• _Selected excerpt_
=======
We record business combinations using the acquisition method of accounting. All assets acquired and liabilities assumed are recorded at fair value as of the acquisition date. Any excess of the purchase price over the fair value of the net tangible and intangible assets acquired is recorded as goodwill.

The application of the acquisition method of accounting for business combinations requires management to make significant estimates and assumptions in determination of the fair value of assets acquired and liabilities assumed. The fair value of the acquired assets and liabilities are estimated using the income, market and/or cost valuation approach. The income approach utilizes the present value of estimated future cash flows that a business or asset can be expected to generate, while under the market approach, the fair value of an asset or business reflects the price at which comparable assets are purchased under similar circumstances. Inherent in our preparation of cash flow projections are significant assumptions and estimates derived from a review of operating results, business plans, expected growth rates, capital expenditure plans, cost of capital and tax rates. We also make certain forecasts about future economic conditions, interest rates and other market data. Many of the factors used in assessing fair value are outside the control of management. Small changes in these assumptions or estimates could materially affect the estimated fair value. Additional information, which existed as of the acquisition date but unknown to the Company at that time, may become known during the remainder of the measurement period, a period not to exceed twelve months from the acquisition date. Adjustments in the purchase price allocation may require a recasting of the amounts allocated to goodwill and intangible assets. If such an adjustment is required, the Company will recognize a measurement-period adjustment during the period in which it determines the amount of the adjustment, including the effect on earnings of any amounts it would have recorded in previous periods if the accounting had been completed at the acquisition date.
=======
• _Material_
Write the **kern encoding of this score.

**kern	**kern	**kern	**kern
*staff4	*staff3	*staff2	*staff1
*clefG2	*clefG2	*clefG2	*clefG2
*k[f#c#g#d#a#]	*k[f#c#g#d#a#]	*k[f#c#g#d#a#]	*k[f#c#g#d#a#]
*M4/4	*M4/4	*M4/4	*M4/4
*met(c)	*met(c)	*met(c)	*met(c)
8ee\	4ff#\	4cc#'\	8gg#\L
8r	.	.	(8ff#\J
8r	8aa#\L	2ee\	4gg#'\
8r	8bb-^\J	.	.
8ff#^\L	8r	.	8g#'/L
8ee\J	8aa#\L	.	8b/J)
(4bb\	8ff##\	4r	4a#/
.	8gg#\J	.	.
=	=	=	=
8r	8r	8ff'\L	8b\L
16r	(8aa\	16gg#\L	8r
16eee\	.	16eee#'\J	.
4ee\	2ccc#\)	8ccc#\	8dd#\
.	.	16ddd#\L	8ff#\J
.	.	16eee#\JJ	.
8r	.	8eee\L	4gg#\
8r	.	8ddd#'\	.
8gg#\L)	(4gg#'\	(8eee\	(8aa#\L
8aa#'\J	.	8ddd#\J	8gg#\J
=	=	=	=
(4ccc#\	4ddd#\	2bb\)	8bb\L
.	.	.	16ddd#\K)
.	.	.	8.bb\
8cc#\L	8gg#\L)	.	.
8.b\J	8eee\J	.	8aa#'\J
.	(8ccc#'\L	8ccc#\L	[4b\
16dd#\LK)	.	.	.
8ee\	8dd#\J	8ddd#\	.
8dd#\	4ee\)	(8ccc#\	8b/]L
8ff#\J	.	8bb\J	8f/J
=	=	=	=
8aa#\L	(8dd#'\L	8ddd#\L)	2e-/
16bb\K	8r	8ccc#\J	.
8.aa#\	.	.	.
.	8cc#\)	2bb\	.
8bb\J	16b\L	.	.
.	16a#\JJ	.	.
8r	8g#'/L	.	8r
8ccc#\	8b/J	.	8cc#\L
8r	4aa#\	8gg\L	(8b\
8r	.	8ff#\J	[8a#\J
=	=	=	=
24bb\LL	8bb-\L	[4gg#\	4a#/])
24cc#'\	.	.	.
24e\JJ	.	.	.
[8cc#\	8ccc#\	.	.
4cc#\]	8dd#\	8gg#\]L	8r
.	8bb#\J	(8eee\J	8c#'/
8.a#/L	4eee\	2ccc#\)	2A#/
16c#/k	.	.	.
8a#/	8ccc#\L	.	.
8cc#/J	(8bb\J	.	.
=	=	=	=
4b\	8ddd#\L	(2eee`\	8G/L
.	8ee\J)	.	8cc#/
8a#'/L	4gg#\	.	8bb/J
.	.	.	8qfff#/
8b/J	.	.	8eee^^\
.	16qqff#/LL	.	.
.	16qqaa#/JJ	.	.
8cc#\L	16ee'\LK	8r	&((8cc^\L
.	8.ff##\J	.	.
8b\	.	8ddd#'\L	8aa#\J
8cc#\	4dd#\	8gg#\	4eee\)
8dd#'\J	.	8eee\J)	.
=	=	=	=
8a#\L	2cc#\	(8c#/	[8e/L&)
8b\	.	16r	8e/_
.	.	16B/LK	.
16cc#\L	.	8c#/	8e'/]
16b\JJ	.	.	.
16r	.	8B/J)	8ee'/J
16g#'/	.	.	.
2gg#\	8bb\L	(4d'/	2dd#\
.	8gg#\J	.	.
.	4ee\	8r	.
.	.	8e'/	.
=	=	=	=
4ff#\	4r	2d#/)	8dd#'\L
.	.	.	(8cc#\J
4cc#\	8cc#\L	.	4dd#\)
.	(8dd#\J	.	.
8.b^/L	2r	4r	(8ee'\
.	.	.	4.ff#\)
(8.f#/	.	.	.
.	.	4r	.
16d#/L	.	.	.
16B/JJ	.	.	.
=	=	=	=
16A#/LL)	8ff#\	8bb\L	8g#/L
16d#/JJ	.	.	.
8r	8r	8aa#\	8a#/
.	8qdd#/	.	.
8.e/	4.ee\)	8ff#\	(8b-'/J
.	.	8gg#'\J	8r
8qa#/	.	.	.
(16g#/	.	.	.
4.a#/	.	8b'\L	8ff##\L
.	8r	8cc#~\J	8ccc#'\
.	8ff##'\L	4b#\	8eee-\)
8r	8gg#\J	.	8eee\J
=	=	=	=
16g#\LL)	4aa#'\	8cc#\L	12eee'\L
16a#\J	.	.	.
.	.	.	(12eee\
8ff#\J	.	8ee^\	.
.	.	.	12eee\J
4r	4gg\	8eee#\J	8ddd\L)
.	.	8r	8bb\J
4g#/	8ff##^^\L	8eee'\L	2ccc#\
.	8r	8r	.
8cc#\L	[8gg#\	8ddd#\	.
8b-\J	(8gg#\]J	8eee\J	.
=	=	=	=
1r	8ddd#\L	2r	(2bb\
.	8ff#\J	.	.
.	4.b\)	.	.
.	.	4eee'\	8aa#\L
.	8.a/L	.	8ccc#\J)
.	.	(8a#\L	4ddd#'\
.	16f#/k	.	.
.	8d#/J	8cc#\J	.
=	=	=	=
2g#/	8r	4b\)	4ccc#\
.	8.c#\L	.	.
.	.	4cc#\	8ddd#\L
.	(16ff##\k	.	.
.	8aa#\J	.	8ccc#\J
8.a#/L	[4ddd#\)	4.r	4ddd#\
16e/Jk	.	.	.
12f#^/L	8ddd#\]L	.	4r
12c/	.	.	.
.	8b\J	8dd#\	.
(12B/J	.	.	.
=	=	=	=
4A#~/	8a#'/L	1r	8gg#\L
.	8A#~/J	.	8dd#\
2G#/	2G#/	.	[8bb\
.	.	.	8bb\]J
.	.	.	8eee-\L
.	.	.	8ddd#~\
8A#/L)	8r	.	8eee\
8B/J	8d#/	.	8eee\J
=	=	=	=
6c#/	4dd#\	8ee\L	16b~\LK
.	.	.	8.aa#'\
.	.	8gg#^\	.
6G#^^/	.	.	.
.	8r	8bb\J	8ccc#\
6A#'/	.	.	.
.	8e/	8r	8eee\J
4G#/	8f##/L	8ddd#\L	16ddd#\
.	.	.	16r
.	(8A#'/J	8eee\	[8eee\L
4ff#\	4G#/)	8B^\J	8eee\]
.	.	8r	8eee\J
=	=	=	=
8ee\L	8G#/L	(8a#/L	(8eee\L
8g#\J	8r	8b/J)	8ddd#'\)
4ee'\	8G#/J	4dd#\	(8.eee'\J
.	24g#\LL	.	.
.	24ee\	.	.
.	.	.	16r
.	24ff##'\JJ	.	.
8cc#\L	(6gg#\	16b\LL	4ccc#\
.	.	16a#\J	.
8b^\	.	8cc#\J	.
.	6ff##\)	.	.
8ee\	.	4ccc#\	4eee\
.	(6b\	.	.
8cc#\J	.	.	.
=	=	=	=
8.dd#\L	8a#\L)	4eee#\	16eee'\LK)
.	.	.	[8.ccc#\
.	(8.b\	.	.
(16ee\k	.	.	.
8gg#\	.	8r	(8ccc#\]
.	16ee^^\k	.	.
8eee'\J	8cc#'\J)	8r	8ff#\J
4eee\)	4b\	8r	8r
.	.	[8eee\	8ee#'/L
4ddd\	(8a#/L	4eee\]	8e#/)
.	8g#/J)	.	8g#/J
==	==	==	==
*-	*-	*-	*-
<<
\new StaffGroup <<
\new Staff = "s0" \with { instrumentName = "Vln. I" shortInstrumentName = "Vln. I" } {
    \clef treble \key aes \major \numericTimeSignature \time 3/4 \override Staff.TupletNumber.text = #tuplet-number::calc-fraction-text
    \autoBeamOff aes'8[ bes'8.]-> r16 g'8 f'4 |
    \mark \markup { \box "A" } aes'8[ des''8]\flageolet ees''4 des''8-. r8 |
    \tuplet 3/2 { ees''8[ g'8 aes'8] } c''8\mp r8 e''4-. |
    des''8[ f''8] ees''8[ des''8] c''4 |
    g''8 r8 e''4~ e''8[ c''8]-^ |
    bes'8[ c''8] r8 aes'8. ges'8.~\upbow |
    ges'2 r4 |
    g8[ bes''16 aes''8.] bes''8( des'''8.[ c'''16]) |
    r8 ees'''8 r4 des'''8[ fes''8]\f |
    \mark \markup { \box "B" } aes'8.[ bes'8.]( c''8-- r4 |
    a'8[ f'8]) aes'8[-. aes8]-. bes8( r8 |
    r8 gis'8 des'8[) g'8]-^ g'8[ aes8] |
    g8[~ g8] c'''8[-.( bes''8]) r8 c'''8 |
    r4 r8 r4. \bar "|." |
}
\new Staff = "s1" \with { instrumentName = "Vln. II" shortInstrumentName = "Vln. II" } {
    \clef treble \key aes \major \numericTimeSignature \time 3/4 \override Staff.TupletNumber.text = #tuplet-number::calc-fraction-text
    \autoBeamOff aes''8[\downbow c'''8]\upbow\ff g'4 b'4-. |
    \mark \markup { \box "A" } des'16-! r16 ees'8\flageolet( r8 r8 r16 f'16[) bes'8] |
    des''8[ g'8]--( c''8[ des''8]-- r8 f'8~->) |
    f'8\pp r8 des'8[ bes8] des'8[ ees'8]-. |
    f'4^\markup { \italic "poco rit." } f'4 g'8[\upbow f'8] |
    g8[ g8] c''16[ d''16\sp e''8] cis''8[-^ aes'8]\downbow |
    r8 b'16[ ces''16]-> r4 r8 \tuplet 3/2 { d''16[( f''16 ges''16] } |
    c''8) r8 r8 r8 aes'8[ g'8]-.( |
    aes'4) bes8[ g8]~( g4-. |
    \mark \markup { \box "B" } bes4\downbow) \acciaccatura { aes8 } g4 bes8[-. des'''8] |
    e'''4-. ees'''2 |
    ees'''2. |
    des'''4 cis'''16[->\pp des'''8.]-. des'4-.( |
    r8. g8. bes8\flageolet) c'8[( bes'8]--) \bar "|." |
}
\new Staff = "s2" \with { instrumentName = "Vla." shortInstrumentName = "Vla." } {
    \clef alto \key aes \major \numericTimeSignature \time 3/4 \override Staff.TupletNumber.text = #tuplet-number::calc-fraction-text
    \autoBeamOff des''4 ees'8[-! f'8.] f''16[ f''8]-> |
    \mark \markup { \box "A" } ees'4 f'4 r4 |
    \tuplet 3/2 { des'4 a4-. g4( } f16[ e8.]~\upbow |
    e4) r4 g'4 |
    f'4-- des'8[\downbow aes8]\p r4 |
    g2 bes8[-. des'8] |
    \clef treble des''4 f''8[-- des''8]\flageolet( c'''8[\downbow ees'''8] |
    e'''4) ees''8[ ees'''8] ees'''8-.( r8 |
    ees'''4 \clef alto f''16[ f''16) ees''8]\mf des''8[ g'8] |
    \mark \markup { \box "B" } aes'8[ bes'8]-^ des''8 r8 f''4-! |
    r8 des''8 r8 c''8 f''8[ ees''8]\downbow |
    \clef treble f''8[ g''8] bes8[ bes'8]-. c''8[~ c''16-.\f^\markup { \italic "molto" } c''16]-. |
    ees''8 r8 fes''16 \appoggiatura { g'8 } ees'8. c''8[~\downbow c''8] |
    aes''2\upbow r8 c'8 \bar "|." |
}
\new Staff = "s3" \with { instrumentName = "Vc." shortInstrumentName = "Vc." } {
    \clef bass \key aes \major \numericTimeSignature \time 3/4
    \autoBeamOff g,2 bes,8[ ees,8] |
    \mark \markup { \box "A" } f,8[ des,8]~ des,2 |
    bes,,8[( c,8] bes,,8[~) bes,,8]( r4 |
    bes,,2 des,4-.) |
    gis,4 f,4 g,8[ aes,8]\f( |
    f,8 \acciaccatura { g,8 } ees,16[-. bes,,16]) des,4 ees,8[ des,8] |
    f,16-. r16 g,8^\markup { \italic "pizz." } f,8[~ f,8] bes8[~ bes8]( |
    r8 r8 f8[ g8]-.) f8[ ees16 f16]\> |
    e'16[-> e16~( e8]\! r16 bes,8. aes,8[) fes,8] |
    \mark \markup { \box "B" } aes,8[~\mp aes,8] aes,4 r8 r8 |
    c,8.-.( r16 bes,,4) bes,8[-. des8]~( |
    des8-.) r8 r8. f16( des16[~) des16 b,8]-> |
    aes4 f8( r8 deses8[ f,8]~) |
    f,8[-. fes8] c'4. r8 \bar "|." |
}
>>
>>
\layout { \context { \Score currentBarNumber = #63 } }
=======
• _Tasks and exercises_
- 1) In the accounting passage:
(a) What is any excess of the purchase price over the fair value of the net tangible and intangible assets acquired recorded as?
(b) What is the longest the measurement period can last?
(c) What does the income approach use to estimate fair value?
- 2) Write out the accounting passage word for word, starting at "We record business" and ending at "recorded as goodwill.".
Rely only on the accounting passage to respond.

• _Task solutions_
- 1)
(a) Goodwill.
(b) Twelve months from the acquisition date.
(c) The present value of the estimated future cash flows that a business or asset can be expected to generate.

- 2)
We record business combinations using the acquisition method of accounting. All assets acquired and liabilities assumed are recorded at fair value as of the acquisition date. Any excess of the purchase price over the fair value of the net tangible and intangible assets acquired is recorded as goodwill.